ANFORDERUNG 1>
Nennen Sie sämtliche finiten Verbformen im Konjunktiv, die im Text zum Kopftuchverbot vorkommen.
ANFORDERUNG 2>
Erläutern Sie mithilfe des Textes zum Kopftuchverbot, weshalb ein Kopftuchverbot für Richterinnen bei Beibehaltung des Kreuzes in Gerichtssälen als unzulässig bezeichnet wird.
ANFORDERUNG 3>
Entnehmen Sie dem Text zum Kopftuchverbot wörtlich die Passage von „Grundrechtlich nicht zulässig“ bis „verboten – oder keines.“.

TEXT>
┌──

Grundrechtlich nicht zulässig

Ein Kopftuchverbot für Richterinnen trotz Beibehaltung des Kreuzes in Gerichtssälen sei verfassungsrechtlich und grundrechtlich auch überhaupt nicht zulässig. Bei der Argumentation der Regierung handle es sich um "eine Entstellung des Sinnes des Neutralitätsgebots". Entweder sämtliche religiöse und weltanschauliche Symbole würden verboten – oder keines.

└──

GEZEIGTES MATERIAL>
┌──

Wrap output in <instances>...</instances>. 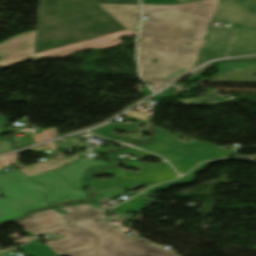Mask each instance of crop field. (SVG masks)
Here are the masks:
<instances>
[{"mask_svg": "<svg viewBox=\"0 0 256 256\" xmlns=\"http://www.w3.org/2000/svg\"><path fill=\"white\" fill-rule=\"evenodd\" d=\"M125 115L135 117V118H139V119H142V120H147V118L144 114H140V113L133 112V111H131V112L125 114Z\"/></svg>", "mask_w": 256, "mask_h": 256, "instance_id": "bd1437ed", "label": "crop field"}, {"mask_svg": "<svg viewBox=\"0 0 256 256\" xmlns=\"http://www.w3.org/2000/svg\"><path fill=\"white\" fill-rule=\"evenodd\" d=\"M19 249L33 256H59L47 244L41 245L38 239L28 243L27 246L21 247Z\"/></svg>", "mask_w": 256, "mask_h": 256, "instance_id": "733c2abd", "label": "crop field"}, {"mask_svg": "<svg viewBox=\"0 0 256 256\" xmlns=\"http://www.w3.org/2000/svg\"><path fill=\"white\" fill-rule=\"evenodd\" d=\"M171 89H173V88L169 87L166 90H164V94L163 95H156V96L152 97L151 99L160 101V100L165 99V98L182 95V94L170 91Z\"/></svg>", "mask_w": 256, "mask_h": 256, "instance_id": "730fd06b", "label": "crop field"}, {"mask_svg": "<svg viewBox=\"0 0 256 256\" xmlns=\"http://www.w3.org/2000/svg\"><path fill=\"white\" fill-rule=\"evenodd\" d=\"M24 232H26L27 234H29L30 236H34L33 234H31L29 231H24Z\"/></svg>", "mask_w": 256, "mask_h": 256, "instance_id": "5866460e", "label": "crop field"}, {"mask_svg": "<svg viewBox=\"0 0 256 256\" xmlns=\"http://www.w3.org/2000/svg\"><path fill=\"white\" fill-rule=\"evenodd\" d=\"M30 239H32V238L24 237V238H22V239L16 241L15 243L18 244V243L25 242V241L30 240Z\"/></svg>", "mask_w": 256, "mask_h": 256, "instance_id": "120bbe31", "label": "crop field"}, {"mask_svg": "<svg viewBox=\"0 0 256 256\" xmlns=\"http://www.w3.org/2000/svg\"><path fill=\"white\" fill-rule=\"evenodd\" d=\"M138 159L139 158L133 160L130 163H127L126 165L132 168H138L140 167V165L144 166V170L141 171L139 174L132 171L124 172L117 167L112 170L97 173L102 174L110 172L116 176L113 180L94 179L93 185L96 187H105L108 185L121 184L125 182H161L177 177V174L173 172L172 168L167 162H162L163 165H160V163L156 165H151L139 163Z\"/></svg>", "mask_w": 256, "mask_h": 256, "instance_id": "dd49c442", "label": "crop field"}, {"mask_svg": "<svg viewBox=\"0 0 256 256\" xmlns=\"http://www.w3.org/2000/svg\"><path fill=\"white\" fill-rule=\"evenodd\" d=\"M219 0L172 6L143 5L139 38L142 76L157 90L193 69ZM191 41V45H185ZM157 60L151 64V60Z\"/></svg>", "mask_w": 256, "mask_h": 256, "instance_id": "8a807250", "label": "crop field"}, {"mask_svg": "<svg viewBox=\"0 0 256 256\" xmlns=\"http://www.w3.org/2000/svg\"><path fill=\"white\" fill-rule=\"evenodd\" d=\"M6 123V117L0 116V134L1 132H12V130L4 128ZM14 149H16L14 139L0 137V153Z\"/></svg>", "mask_w": 256, "mask_h": 256, "instance_id": "bc2a9ffb", "label": "crop field"}, {"mask_svg": "<svg viewBox=\"0 0 256 256\" xmlns=\"http://www.w3.org/2000/svg\"><path fill=\"white\" fill-rule=\"evenodd\" d=\"M11 163H17L16 152L0 157V169L8 166Z\"/></svg>", "mask_w": 256, "mask_h": 256, "instance_id": "4177f3b9", "label": "crop field"}, {"mask_svg": "<svg viewBox=\"0 0 256 256\" xmlns=\"http://www.w3.org/2000/svg\"><path fill=\"white\" fill-rule=\"evenodd\" d=\"M113 153L118 154V155H123L125 153H128V154L138 156V157H141V158H143V157H156V158L160 159L161 161L163 160V159L159 158L156 155H153V154H150V153H147V152H144V151H140V150L134 149L132 147H130L126 150L116 151V152H113Z\"/></svg>", "mask_w": 256, "mask_h": 256, "instance_id": "00972430", "label": "crop field"}, {"mask_svg": "<svg viewBox=\"0 0 256 256\" xmlns=\"http://www.w3.org/2000/svg\"><path fill=\"white\" fill-rule=\"evenodd\" d=\"M142 186H144V184L129 187V188L109 187V188L100 189L98 191L104 194V196L102 198L107 199V198L113 197V196L121 193L122 190H125V189L134 190V189L142 187Z\"/></svg>", "mask_w": 256, "mask_h": 256, "instance_id": "92a150f3", "label": "crop field"}, {"mask_svg": "<svg viewBox=\"0 0 256 256\" xmlns=\"http://www.w3.org/2000/svg\"><path fill=\"white\" fill-rule=\"evenodd\" d=\"M40 213L41 215H39ZM67 221L66 215L58 214L53 210L48 209L36 212L27 219L18 221L16 223L37 236L49 229L56 228Z\"/></svg>", "mask_w": 256, "mask_h": 256, "instance_id": "3316defc", "label": "crop field"}, {"mask_svg": "<svg viewBox=\"0 0 256 256\" xmlns=\"http://www.w3.org/2000/svg\"><path fill=\"white\" fill-rule=\"evenodd\" d=\"M127 119L135 120V121H137V123L131 124V125H127V124H108V125L99 127L97 129L91 130V132L95 133V134H98V135H101V136H104V137H107V138H110V139L123 141V142H126V143L147 142L148 140L131 139L127 136L117 135V134L113 133L116 129L140 132L139 126L141 124H143V121L139 120V119L131 118V117H129Z\"/></svg>", "mask_w": 256, "mask_h": 256, "instance_id": "22f410ed", "label": "crop field"}, {"mask_svg": "<svg viewBox=\"0 0 256 256\" xmlns=\"http://www.w3.org/2000/svg\"><path fill=\"white\" fill-rule=\"evenodd\" d=\"M36 30L18 35L0 43V66L32 59L34 56Z\"/></svg>", "mask_w": 256, "mask_h": 256, "instance_id": "e52e79f7", "label": "crop field"}, {"mask_svg": "<svg viewBox=\"0 0 256 256\" xmlns=\"http://www.w3.org/2000/svg\"><path fill=\"white\" fill-rule=\"evenodd\" d=\"M126 29L137 30L139 22L132 17L140 14L139 5H100Z\"/></svg>", "mask_w": 256, "mask_h": 256, "instance_id": "d1516ede", "label": "crop field"}, {"mask_svg": "<svg viewBox=\"0 0 256 256\" xmlns=\"http://www.w3.org/2000/svg\"><path fill=\"white\" fill-rule=\"evenodd\" d=\"M32 178L49 187L46 196L51 202H57L65 198L81 200L89 196L82 190L73 189L66 181L52 171L39 174Z\"/></svg>", "mask_w": 256, "mask_h": 256, "instance_id": "5a996713", "label": "crop field"}, {"mask_svg": "<svg viewBox=\"0 0 256 256\" xmlns=\"http://www.w3.org/2000/svg\"><path fill=\"white\" fill-rule=\"evenodd\" d=\"M142 3L175 4L179 2L176 0H142Z\"/></svg>", "mask_w": 256, "mask_h": 256, "instance_id": "d3111659", "label": "crop field"}, {"mask_svg": "<svg viewBox=\"0 0 256 256\" xmlns=\"http://www.w3.org/2000/svg\"><path fill=\"white\" fill-rule=\"evenodd\" d=\"M106 162L81 159L75 164L69 165L65 168H62L56 173L66 179L73 187L75 188H84L81 184V181L88 170L89 167L95 165H106Z\"/></svg>", "mask_w": 256, "mask_h": 256, "instance_id": "28ad6ade", "label": "crop field"}, {"mask_svg": "<svg viewBox=\"0 0 256 256\" xmlns=\"http://www.w3.org/2000/svg\"><path fill=\"white\" fill-rule=\"evenodd\" d=\"M254 74H256V67L221 74L209 81L256 82V77H252V75H254Z\"/></svg>", "mask_w": 256, "mask_h": 256, "instance_id": "d9b57169", "label": "crop field"}, {"mask_svg": "<svg viewBox=\"0 0 256 256\" xmlns=\"http://www.w3.org/2000/svg\"><path fill=\"white\" fill-rule=\"evenodd\" d=\"M223 160H224V159H223ZM210 162H213V161H210ZM207 163H209V162H205V163L199 165L198 167H196V168L194 169V171H193L192 173H190L188 176H186L185 178H183V179H181V180H176V181L168 182V183H166V184H164V185L157 186V187H155V188H153V189H151V190H149V191H147V192H145V193H146V194H149V193H151V192H153V191L156 192V191H158V190H164V189L169 188V186H170V185H173V184H178V183L185 184V183L191 181V179L193 178V174H194V173H196V172L202 170L204 167H206V164H207Z\"/></svg>", "mask_w": 256, "mask_h": 256, "instance_id": "214f88e0", "label": "crop field"}, {"mask_svg": "<svg viewBox=\"0 0 256 256\" xmlns=\"http://www.w3.org/2000/svg\"><path fill=\"white\" fill-rule=\"evenodd\" d=\"M0 188L7 198L0 199V222L22 216L26 211L47 206L46 187L16 170L0 174Z\"/></svg>", "mask_w": 256, "mask_h": 256, "instance_id": "f4fd0767", "label": "crop field"}, {"mask_svg": "<svg viewBox=\"0 0 256 256\" xmlns=\"http://www.w3.org/2000/svg\"><path fill=\"white\" fill-rule=\"evenodd\" d=\"M146 203H147V200L144 198V195L140 194L113 209L122 213L138 211L142 209L143 205Z\"/></svg>", "mask_w": 256, "mask_h": 256, "instance_id": "4a817a6b", "label": "crop field"}, {"mask_svg": "<svg viewBox=\"0 0 256 256\" xmlns=\"http://www.w3.org/2000/svg\"><path fill=\"white\" fill-rule=\"evenodd\" d=\"M96 3H130L138 4V0H94Z\"/></svg>", "mask_w": 256, "mask_h": 256, "instance_id": "eef30255", "label": "crop field"}, {"mask_svg": "<svg viewBox=\"0 0 256 256\" xmlns=\"http://www.w3.org/2000/svg\"><path fill=\"white\" fill-rule=\"evenodd\" d=\"M69 212V222L90 221L101 217L107 210L99 209L89 205L61 207ZM75 209V210H73Z\"/></svg>", "mask_w": 256, "mask_h": 256, "instance_id": "cbeb9de0", "label": "crop field"}, {"mask_svg": "<svg viewBox=\"0 0 256 256\" xmlns=\"http://www.w3.org/2000/svg\"><path fill=\"white\" fill-rule=\"evenodd\" d=\"M180 3H183V2H189V1H195V0H178Z\"/></svg>", "mask_w": 256, "mask_h": 256, "instance_id": "d32e631a", "label": "crop field"}, {"mask_svg": "<svg viewBox=\"0 0 256 256\" xmlns=\"http://www.w3.org/2000/svg\"><path fill=\"white\" fill-rule=\"evenodd\" d=\"M210 65H211V64L209 63V64H207L206 66L200 68L199 70H197V71H195L194 73H192L191 76H194V75H198V74L203 73L204 71H206V70L210 67Z\"/></svg>", "mask_w": 256, "mask_h": 256, "instance_id": "1d83c4d3", "label": "crop field"}, {"mask_svg": "<svg viewBox=\"0 0 256 256\" xmlns=\"http://www.w3.org/2000/svg\"><path fill=\"white\" fill-rule=\"evenodd\" d=\"M104 221L63 227L50 233L64 235L47 244L60 256H176L148 243H140Z\"/></svg>", "mask_w": 256, "mask_h": 256, "instance_id": "34b2d1b8", "label": "crop field"}, {"mask_svg": "<svg viewBox=\"0 0 256 256\" xmlns=\"http://www.w3.org/2000/svg\"><path fill=\"white\" fill-rule=\"evenodd\" d=\"M16 142L18 148L31 145L30 139H18Z\"/></svg>", "mask_w": 256, "mask_h": 256, "instance_id": "750c4746", "label": "crop field"}, {"mask_svg": "<svg viewBox=\"0 0 256 256\" xmlns=\"http://www.w3.org/2000/svg\"><path fill=\"white\" fill-rule=\"evenodd\" d=\"M226 52L202 50L196 64H200L206 60L213 58H220L225 55Z\"/></svg>", "mask_w": 256, "mask_h": 256, "instance_id": "dafd665d", "label": "crop field"}, {"mask_svg": "<svg viewBox=\"0 0 256 256\" xmlns=\"http://www.w3.org/2000/svg\"><path fill=\"white\" fill-rule=\"evenodd\" d=\"M81 154H83V153H80L70 159H63V160L49 159V160H47L43 163H40L36 166L27 167V168H23V169H19V170L29 177L35 176L42 172H46V171H49L52 169L63 167L64 164H70V163L76 161L77 159H79L78 156Z\"/></svg>", "mask_w": 256, "mask_h": 256, "instance_id": "5142ce71", "label": "crop field"}, {"mask_svg": "<svg viewBox=\"0 0 256 256\" xmlns=\"http://www.w3.org/2000/svg\"><path fill=\"white\" fill-rule=\"evenodd\" d=\"M43 149H46V150L52 149V152H56L55 142L47 144V145L39 146V147H36V148H32L31 151L39 152Z\"/></svg>", "mask_w": 256, "mask_h": 256, "instance_id": "ae1a2a85", "label": "crop field"}, {"mask_svg": "<svg viewBox=\"0 0 256 256\" xmlns=\"http://www.w3.org/2000/svg\"><path fill=\"white\" fill-rule=\"evenodd\" d=\"M134 34H137V31L124 30V31L104 35L92 40H87V41L55 48L52 50L40 52L35 54L34 58L49 57V56H51L52 58L66 57V56H69L74 51H78L86 48H106V47L120 44L118 37L134 35Z\"/></svg>", "mask_w": 256, "mask_h": 256, "instance_id": "d8731c3e", "label": "crop field"}, {"mask_svg": "<svg viewBox=\"0 0 256 256\" xmlns=\"http://www.w3.org/2000/svg\"><path fill=\"white\" fill-rule=\"evenodd\" d=\"M54 136H56V130L55 129H48L43 130L42 133L34 135V142L39 143L46 140L52 139Z\"/></svg>", "mask_w": 256, "mask_h": 256, "instance_id": "a9b5d70f", "label": "crop field"}, {"mask_svg": "<svg viewBox=\"0 0 256 256\" xmlns=\"http://www.w3.org/2000/svg\"><path fill=\"white\" fill-rule=\"evenodd\" d=\"M156 130L158 135L151 144L136 146L165 157L181 174L187 173L198 162L231 154L212 144L191 137L189 138L195 142L184 144L174 138L184 135L174 134L169 136L170 132H167L166 129L158 128Z\"/></svg>", "mask_w": 256, "mask_h": 256, "instance_id": "412701ff", "label": "crop field"}, {"mask_svg": "<svg viewBox=\"0 0 256 256\" xmlns=\"http://www.w3.org/2000/svg\"><path fill=\"white\" fill-rule=\"evenodd\" d=\"M38 20L35 52L124 30L92 0H41Z\"/></svg>", "mask_w": 256, "mask_h": 256, "instance_id": "ac0d7876", "label": "crop field"}]
</instances>
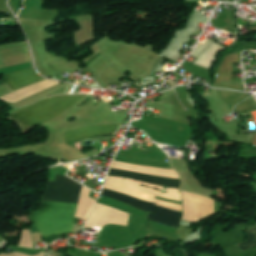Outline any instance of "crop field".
Masks as SVG:
<instances>
[{
	"label": "crop field",
	"instance_id": "8",
	"mask_svg": "<svg viewBox=\"0 0 256 256\" xmlns=\"http://www.w3.org/2000/svg\"><path fill=\"white\" fill-rule=\"evenodd\" d=\"M252 227H256V225H255V226H252ZM252 227H249V228H252ZM249 228H248V229H249Z\"/></svg>",
	"mask_w": 256,
	"mask_h": 256
},
{
	"label": "crop field",
	"instance_id": "7",
	"mask_svg": "<svg viewBox=\"0 0 256 256\" xmlns=\"http://www.w3.org/2000/svg\"><path fill=\"white\" fill-rule=\"evenodd\" d=\"M248 240L244 243L239 244V247L245 251L256 246V228L249 229L247 231Z\"/></svg>",
	"mask_w": 256,
	"mask_h": 256
},
{
	"label": "crop field",
	"instance_id": "2",
	"mask_svg": "<svg viewBox=\"0 0 256 256\" xmlns=\"http://www.w3.org/2000/svg\"><path fill=\"white\" fill-rule=\"evenodd\" d=\"M86 95L52 96L24 108L9 119L18 123L24 134L55 118Z\"/></svg>",
	"mask_w": 256,
	"mask_h": 256
},
{
	"label": "crop field",
	"instance_id": "1",
	"mask_svg": "<svg viewBox=\"0 0 256 256\" xmlns=\"http://www.w3.org/2000/svg\"><path fill=\"white\" fill-rule=\"evenodd\" d=\"M83 185L62 175L47 182L42 200L77 203ZM77 204L42 201L41 210L30 212L29 219L44 237L72 231Z\"/></svg>",
	"mask_w": 256,
	"mask_h": 256
},
{
	"label": "crop field",
	"instance_id": "4",
	"mask_svg": "<svg viewBox=\"0 0 256 256\" xmlns=\"http://www.w3.org/2000/svg\"><path fill=\"white\" fill-rule=\"evenodd\" d=\"M118 127L119 125H100L65 129L64 138L69 142L92 136L113 135Z\"/></svg>",
	"mask_w": 256,
	"mask_h": 256
},
{
	"label": "crop field",
	"instance_id": "5",
	"mask_svg": "<svg viewBox=\"0 0 256 256\" xmlns=\"http://www.w3.org/2000/svg\"><path fill=\"white\" fill-rule=\"evenodd\" d=\"M4 76L6 81L13 88V90L44 79L35 72L34 68L11 73V74H6Z\"/></svg>",
	"mask_w": 256,
	"mask_h": 256
},
{
	"label": "crop field",
	"instance_id": "6",
	"mask_svg": "<svg viewBox=\"0 0 256 256\" xmlns=\"http://www.w3.org/2000/svg\"><path fill=\"white\" fill-rule=\"evenodd\" d=\"M108 174L113 176L149 181V182L157 183V184L168 186V187H175L178 189L180 185V180L136 174V173L122 171V170L110 169Z\"/></svg>",
	"mask_w": 256,
	"mask_h": 256
},
{
	"label": "crop field",
	"instance_id": "9",
	"mask_svg": "<svg viewBox=\"0 0 256 256\" xmlns=\"http://www.w3.org/2000/svg\"><path fill=\"white\" fill-rule=\"evenodd\" d=\"M98 226H100V225H98Z\"/></svg>",
	"mask_w": 256,
	"mask_h": 256
},
{
	"label": "crop field",
	"instance_id": "3",
	"mask_svg": "<svg viewBox=\"0 0 256 256\" xmlns=\"http://www.w3.org/2000/svg\"><path fill=\"white\" fill-rule=\"evenodd\" d=\"M102 195L109 196L113 199L125 202L135 208H138L142 211H149V219L173 226L178 228L179 222L181 220L180 211L167 209L159 206H155L152 202L141 201L130 197L128 195L116 193L109 190H103Z\"/></svg>",
	"mask_w": 256,
	"mask_h": 256
}]
</instances>
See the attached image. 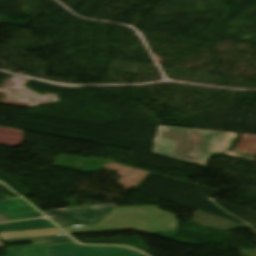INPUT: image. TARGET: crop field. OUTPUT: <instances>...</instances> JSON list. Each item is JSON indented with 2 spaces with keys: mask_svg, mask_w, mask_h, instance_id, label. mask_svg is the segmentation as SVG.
<instances>
[{
  "mask_svg": "<svg viewBox=\"0 0 256 256\" xmlns=\"http://www.w3.org/2000/svg\"><path fill=\"white\" fill-rule=\"evenodd\" d=\"M234 138L227 132L161 126L153 152L204 166L212 153L229 154Z\"/></svg>",
  "mask_w": 256,
  "mask_h": 256,
  "instance_id": "8a807250",
  "label": "crop field"
},
{
  "mask_svg": "<svg viewBox=\"0 0 256 256\" xmlns=\"http://www.w3.org/2000/svg\"><path fill=\"white\" fill-rule=\"evenodd\" d=\"M7 219L3 214H0V221H7Z\"/></svg>",
  "mask_w": 256,
  "mask_h": 256,
  "instance_id": "d1516ede",
  "label": "crop field"
},
{
  "mask_svg": "<svg viewBox=\"0 0 256 256\" xmlns=\"http://www.w3.org/2000/svg\"><path fill=\"white\" fill-rule=\"evenodd\" d=\"M24 241H32L33 245H39V244H47V243H55V242H67V241H73V240L70 239L68 236H59V237H47V238L9 240V241H3V243L24 242Z\"/></svg>",
  "mask_w": 256,
  "mask_h": 256,
  "instance_id": "5a996713",
  "label": "crop field"
},
{
  "mask_svg": "<svg viewBox=\"0 0 256 256\" xmlns=\"http://www.w3.org/2000/svg\"><path fill=\"white\" fill-rule=\"evenodd\" d=\"M47 256H144L124 247L79 246L74 242L46 245Z\"/></svg>",
  "mask_w": 256,
  "mask_h": 256,
  "instance_id": "34b2d1b8",
  "label": "crop field"
},
{
  "mask_svg": "<svg viewBox=\"0 0 256 256\" xmlns=\"http://www.w3.org/2000/svg\"><path fill=\"white\" fill-rule=\"evenodd\" d=\"M24 141L23 131L0 127V145L16 147Z\"/></svg>",
  "mask_w": 256,
  "mask_h": 256,
  "instance_id": "dd49c442",
  "label": "crop field"
},
{
  "mask_svg": "<svg viewBox=\"0 0 256 256\" xmlns=\"http://www.w3.org/2000/svg\"><path fill=\"white\" fill-rule=\"evenodd\" d=\"M174 215L160 211L157 206L115 208L98 224L65 227L70 234L135 229L146 233L176 231Z\"/></svg>",
  "mask_w": 256,
  "mask_h": 256,
  "instance_id": "ac0d7876",
  "label": "crop field"
},
{
  "mask_svg": "<svg viewBox=\"0 0 256 256\" xmlns=\"http://www.w3.org/2000/svg\"><path fill=\"white\" fill-rule=\"evenodd\" d=\"M55 227L46 219L0 224V232Z\"/></svg>",
  "mask_w": 256,
  "mask_h": 256,
  "instance_id": "f4fd0767",
  "label": "crop field"
},
{
  "mask_svg": "<svg viewBox=\"0 0 256 256\" xmlns=\"http://www.w3.org/2000/svg\"><path fill=\"white\" fill-rule=\"evenodd\" d=\"M256 136H249V135H243L239 145L234 150L238 153L246 154V155H252L253 151L256 149V143L251 148ZM251 148V150H250ZM250 150V152H249ZM249 152V153H248ZM256 154V152H255Z\"/></svg>",
  "mask_w": 256,
  "mask_h": 256,
  "instance_id": "3316defc",
  "label": "crop field"
},
{
  "mask_svg": "<svg viewBox=\"0 0 256 256\" xmlns=\"http://www.w3.org/2000/svg\"><path fill=\"white\" fill-rule=\"evenodd\" d=\"M0 247H4V245L1 243V241H0Z\"/></svg>",
  "mask_w": 256,
  "mask_h": 256,
  "instance_id": "22f410ed",
  "label": "crop field"
},
{
  "mask_svg": "<svg viewBox=\"0 0 256 256\" xmlns=\"http://www.w3.org/2000/svg\"><path fill=\"white\" fill-rule=\"evenodd\" d=\"M10 220H18V219H25V218H32V217H39L42 216L39 213H14V214H4Z\"/></svg>",
  "mask_w": 256,
  "mask_h": 256,
  "instance_id": "28ad6ade",
  "label": "crop field"
},
{
  "mask_svg": "<svg viewBox=\"0 0 256 256\" xmlns=\"http://www.w3.org/2000/svg\"><path fill=\"white\" fill-rule=\"evenodd\" d=\"M8 256H46L45 245L7 248Z\"/></svg>",
  "mask_w": 256,
  "mask_h": 256,
  "instance_id": "d8731c3e",
  "label": "crop field"
},
{
  "mask_svg": "<svg viewBox=\"0 0 256 256\" xmlns=\"http://www.w3.org/2000/svg\"><path fill=\"white\" fill-rule=\"evenodd\" d=\"M116 206H101L44 212L60 227L99 222Z\"/></svg>",
  "mask_w": 256,
  "mask_h": 256,
  "instance_id": "412701ff",
  "label": "crop field"
},
{
  "mask_svg": "<svg viewBox=\"0 0 256 256\" xmlns=\"http://www.w3.org/2000/svg\"><path fill=\"white\" fill-rule=\"evenodd\" d=\"M37 212L22 198L0 202V213Z\"/></svg>",
  "mask_w": 256,
  "mask_h": 256,
  "instance_id": "e52e79f7",
  "label": "crop field"
}]
</instances>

└──

VOLLSTÄNDIGE ANTWORT 1>
sei, handle, würden

VOLLSTÄNDIGE ANTWORT 2>
Nach dem Neutralitätsgebot dürfen entweder sämtliche religiösen und weltanschaulichen Symbole verboten werden oder keines. Ein Verbot nur des Kopftuchs, während das Kreuz bleibt, widerspricht dem. Die Argumentation der Regierung wird deshalb als „eine Entstellung des Sinnes des Neutralitätsgebots“ bezeichnet.

VOLLSTÄNDIGE ANTWORT 3>
Grundrechtlich nicht zulässig

Ein Kopftuchverbot für Richterinnen trotz Beibehaltung des Kreuzes in Gerichtssälen sei verfassungsrechtlich und grundrechtlich auch überhaupt nicht zulässig. Bei der Argumentation der Regierung handle es sich um "eine Entstellung des Sinnes des Neutralitätsgebots". Entweder sämtliche religiöse und weltanschauliche Symbole würden verboten – oder keines.